SUPPLIED RECORDS:
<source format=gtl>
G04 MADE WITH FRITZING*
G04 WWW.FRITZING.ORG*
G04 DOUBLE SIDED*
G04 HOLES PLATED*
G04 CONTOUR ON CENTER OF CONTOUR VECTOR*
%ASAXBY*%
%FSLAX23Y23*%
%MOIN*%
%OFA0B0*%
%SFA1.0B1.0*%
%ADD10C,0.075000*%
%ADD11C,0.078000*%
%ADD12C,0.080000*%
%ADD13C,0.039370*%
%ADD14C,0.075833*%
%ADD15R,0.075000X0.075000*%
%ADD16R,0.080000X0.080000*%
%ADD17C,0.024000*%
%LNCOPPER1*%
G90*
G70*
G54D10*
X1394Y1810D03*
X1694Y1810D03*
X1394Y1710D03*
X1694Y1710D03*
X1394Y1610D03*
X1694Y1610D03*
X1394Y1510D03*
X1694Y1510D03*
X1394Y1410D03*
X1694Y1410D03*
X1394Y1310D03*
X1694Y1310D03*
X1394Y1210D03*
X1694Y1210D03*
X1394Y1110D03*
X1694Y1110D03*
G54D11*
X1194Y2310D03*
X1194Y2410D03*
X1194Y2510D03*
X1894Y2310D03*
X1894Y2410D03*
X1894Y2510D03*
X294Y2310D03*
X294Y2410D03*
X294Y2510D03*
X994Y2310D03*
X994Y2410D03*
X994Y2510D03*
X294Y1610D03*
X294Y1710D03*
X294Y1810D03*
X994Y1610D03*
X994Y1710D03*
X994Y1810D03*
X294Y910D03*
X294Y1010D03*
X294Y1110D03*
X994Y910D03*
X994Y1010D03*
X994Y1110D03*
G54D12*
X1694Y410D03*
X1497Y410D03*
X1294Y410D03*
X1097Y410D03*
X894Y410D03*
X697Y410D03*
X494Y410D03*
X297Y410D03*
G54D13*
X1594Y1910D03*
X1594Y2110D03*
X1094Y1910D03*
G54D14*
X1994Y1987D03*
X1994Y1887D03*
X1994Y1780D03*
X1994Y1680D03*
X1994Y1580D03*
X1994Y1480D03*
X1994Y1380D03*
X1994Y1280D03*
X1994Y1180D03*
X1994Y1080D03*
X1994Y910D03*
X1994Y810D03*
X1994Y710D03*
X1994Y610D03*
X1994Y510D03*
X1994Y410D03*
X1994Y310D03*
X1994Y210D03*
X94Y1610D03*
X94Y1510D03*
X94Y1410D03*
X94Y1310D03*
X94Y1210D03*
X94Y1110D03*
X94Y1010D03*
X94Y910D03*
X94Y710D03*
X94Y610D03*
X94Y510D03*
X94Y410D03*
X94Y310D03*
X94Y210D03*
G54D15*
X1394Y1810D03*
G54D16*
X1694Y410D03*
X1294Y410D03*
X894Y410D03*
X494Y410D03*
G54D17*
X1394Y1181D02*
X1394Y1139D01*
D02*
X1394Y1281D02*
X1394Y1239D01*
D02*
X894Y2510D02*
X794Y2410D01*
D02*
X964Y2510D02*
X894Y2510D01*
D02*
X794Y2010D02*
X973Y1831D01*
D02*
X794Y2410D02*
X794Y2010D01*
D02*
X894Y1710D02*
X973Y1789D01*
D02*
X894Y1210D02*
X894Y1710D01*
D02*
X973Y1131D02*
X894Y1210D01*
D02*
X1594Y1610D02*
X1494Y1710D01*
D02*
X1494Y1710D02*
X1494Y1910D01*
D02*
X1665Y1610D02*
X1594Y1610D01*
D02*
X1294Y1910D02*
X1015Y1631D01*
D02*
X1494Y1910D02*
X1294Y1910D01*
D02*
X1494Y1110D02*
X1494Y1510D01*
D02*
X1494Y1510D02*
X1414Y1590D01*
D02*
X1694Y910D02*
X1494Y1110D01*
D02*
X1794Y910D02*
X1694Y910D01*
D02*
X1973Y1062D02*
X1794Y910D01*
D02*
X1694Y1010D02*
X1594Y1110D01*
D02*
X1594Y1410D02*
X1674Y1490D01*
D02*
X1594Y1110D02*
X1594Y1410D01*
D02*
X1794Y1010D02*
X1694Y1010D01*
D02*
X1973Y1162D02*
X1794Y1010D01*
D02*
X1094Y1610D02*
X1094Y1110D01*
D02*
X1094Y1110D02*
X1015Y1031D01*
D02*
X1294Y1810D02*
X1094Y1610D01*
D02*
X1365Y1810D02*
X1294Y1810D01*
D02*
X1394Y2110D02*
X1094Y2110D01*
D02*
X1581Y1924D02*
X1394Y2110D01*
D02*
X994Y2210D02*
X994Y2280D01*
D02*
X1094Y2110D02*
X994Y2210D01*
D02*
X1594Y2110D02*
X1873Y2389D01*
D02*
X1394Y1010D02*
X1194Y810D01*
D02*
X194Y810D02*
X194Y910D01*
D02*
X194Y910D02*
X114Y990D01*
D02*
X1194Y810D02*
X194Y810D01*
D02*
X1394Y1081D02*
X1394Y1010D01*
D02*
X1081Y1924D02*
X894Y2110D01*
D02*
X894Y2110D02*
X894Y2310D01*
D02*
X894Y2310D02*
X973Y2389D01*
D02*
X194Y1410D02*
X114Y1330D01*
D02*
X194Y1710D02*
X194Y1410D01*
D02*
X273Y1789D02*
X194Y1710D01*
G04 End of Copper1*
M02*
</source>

==

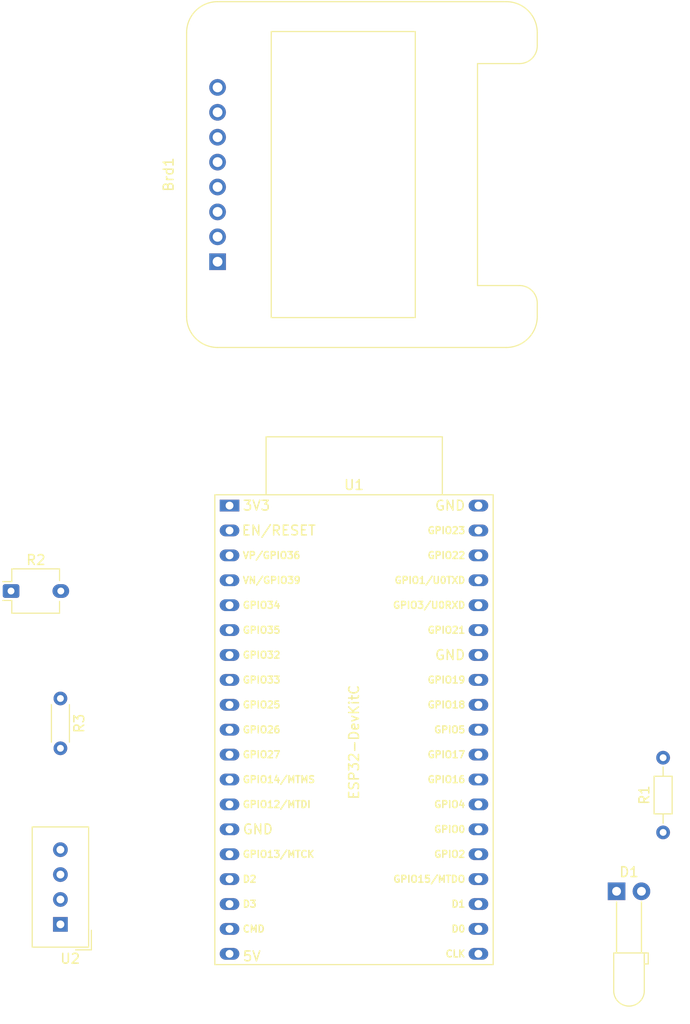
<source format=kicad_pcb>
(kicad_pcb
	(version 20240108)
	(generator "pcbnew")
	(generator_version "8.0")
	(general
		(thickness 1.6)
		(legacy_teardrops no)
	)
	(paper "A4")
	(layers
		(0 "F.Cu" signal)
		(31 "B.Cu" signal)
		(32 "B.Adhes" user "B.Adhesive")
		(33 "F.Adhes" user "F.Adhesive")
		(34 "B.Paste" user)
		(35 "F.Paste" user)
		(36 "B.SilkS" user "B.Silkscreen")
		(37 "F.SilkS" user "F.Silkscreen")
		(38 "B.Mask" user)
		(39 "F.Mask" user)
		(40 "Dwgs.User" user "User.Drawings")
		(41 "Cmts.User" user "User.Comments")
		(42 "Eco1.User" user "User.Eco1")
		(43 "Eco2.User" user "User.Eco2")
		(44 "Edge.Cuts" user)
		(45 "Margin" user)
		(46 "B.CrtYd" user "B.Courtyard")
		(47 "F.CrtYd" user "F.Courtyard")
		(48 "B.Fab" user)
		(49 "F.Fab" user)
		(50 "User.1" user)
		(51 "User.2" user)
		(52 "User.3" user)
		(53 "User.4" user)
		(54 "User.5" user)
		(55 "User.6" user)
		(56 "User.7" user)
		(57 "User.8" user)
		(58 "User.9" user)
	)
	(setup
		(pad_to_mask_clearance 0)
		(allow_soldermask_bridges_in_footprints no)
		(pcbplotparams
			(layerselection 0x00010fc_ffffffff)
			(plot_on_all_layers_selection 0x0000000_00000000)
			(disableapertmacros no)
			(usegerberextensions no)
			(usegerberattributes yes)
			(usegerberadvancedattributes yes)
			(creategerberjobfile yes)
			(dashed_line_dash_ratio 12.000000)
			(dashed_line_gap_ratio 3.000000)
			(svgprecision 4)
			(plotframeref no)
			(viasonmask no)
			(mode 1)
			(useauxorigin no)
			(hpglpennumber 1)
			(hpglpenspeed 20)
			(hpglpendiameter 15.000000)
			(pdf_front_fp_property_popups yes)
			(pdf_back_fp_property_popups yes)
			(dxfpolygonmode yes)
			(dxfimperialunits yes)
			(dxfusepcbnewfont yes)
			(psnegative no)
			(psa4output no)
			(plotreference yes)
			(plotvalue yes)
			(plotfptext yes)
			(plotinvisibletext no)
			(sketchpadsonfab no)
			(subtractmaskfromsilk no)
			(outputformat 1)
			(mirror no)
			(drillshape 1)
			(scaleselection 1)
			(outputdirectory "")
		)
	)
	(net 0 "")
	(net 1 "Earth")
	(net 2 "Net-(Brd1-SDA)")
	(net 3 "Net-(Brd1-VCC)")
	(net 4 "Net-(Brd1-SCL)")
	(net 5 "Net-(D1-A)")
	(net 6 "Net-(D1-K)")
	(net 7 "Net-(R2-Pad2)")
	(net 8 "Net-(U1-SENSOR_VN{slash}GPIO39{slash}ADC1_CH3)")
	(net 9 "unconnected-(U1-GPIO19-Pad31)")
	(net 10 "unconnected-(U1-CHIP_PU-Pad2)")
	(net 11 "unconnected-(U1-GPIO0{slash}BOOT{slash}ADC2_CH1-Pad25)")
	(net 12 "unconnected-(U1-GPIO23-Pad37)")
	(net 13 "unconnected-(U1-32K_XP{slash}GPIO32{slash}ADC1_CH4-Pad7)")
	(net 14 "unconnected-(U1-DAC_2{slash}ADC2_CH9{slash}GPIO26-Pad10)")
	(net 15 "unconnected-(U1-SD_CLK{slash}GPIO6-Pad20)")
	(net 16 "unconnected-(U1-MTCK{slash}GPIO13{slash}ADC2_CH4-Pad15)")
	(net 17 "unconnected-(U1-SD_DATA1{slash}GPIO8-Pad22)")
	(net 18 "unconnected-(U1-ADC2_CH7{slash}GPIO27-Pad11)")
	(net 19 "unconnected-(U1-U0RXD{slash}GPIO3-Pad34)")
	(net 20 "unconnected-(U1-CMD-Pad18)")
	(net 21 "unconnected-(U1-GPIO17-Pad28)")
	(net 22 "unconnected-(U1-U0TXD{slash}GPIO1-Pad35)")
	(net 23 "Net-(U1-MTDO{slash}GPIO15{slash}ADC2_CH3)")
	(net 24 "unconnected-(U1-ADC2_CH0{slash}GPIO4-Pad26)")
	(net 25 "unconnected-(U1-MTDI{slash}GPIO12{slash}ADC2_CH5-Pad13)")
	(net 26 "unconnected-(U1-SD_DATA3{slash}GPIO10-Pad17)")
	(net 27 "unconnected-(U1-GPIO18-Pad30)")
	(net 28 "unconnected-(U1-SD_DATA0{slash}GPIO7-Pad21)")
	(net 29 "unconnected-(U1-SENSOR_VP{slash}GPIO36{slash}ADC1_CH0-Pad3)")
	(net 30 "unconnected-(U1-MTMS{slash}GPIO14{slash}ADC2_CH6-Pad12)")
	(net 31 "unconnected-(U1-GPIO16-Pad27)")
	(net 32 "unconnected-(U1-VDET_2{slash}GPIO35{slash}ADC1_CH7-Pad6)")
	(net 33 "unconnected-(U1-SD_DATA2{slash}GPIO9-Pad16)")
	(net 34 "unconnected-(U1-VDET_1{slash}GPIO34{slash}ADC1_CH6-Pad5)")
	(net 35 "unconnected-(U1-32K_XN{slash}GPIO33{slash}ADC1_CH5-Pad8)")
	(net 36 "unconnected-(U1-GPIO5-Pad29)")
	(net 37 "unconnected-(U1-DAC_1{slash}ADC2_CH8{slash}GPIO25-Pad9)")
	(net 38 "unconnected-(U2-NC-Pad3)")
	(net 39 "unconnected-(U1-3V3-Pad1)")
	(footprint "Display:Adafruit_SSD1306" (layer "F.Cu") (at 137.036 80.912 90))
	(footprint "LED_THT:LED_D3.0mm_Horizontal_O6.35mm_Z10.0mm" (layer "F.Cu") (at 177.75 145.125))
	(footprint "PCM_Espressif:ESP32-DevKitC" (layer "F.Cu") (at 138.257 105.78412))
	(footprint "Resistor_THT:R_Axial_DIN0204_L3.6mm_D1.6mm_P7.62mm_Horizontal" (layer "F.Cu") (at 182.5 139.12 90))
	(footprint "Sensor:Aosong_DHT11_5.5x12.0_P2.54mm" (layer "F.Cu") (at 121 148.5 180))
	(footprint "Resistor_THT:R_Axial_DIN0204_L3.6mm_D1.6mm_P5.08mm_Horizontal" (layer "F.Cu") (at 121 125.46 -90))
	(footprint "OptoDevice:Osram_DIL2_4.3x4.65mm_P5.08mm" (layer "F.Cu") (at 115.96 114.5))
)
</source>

ASSIGNMENT:
Once you find the line with "X1994Y1380D03*" in the entries above, output it and each line after it up to and including the line with "X1594Y1410D02*", and nothing else.

ANSWER SPACE:
X1994Y1380D03*
X1994Y1280D03*
X1994Y1180D03*
X1994Y1080D03*
X1994Y910D03*
X1994Y810D03*
X1994Y710D03*
X1994Y610D03*
X1994Y510D03*
X1994Y410D03*
X1994Y310D03*
X1994Y210D03*
X94Y1610D03*
X94Y1510D03*
X94Y1410D03*
X94Y1310D03*
X94Y1210D03*
X94Y1110D03*
X94Y1010D03*
X94Y910D03*
X94Y710D03*
X94Y610D03*
X94Y510D03*
X94Y410D03*
X94Y310D03*
X94Y210D03*
G54D15*
X1394Y1810D03*
G54D16*
X1694Y410D03*
X1294Y410D03*
X894Y410D03*
X494Y410D03*
G54D17*
X1394Y1181D02*
X1394Y1139D01*
D02*
X1394Y1281D02*
X1394Y1239D01*
D02*
X894Y2510D02*
X794Y2410D01*
D02*
X964Y2510D02*
X894Y2510D01*
D02*
X794Y2010D02*
X973Y1831D01*
D02*
X794Y2410D02*
X794Y2010D01*
D02*
X894Y1710D02*
X973Y1789D01*
D02*
X894Y1210D02*
X894Y1710D01*
D02*
X973Y1131D02*
X894Y1210D01*
D02*
X1594Y1610D02*
X1494Y1710D01*
D02*
X1494Y1710D02*
X1494Y1910D01*
D02*
X1665Y1610D02*
X1594Y1610D01*
D02*
X1294Y1910D02*
X1015Y1631D01*
D02*
X1494Y1910D02*
X1294Y1910D01*
D02*
X1494Y1110D02*
X1494Y1510D01*
D02*
X1494Y1510D02*
X1414Y1590D01*
D02*
X1694Y910D02*
X1494Y1110D01*
D02*
X1794Y910D02*
X1694Y910D01*
D02*
X1973Y1062D02*
X1794Y910D01*
D02*
X1694Y1010D02*
X1594Y1110D01*
D02*
X1594Y1410D02*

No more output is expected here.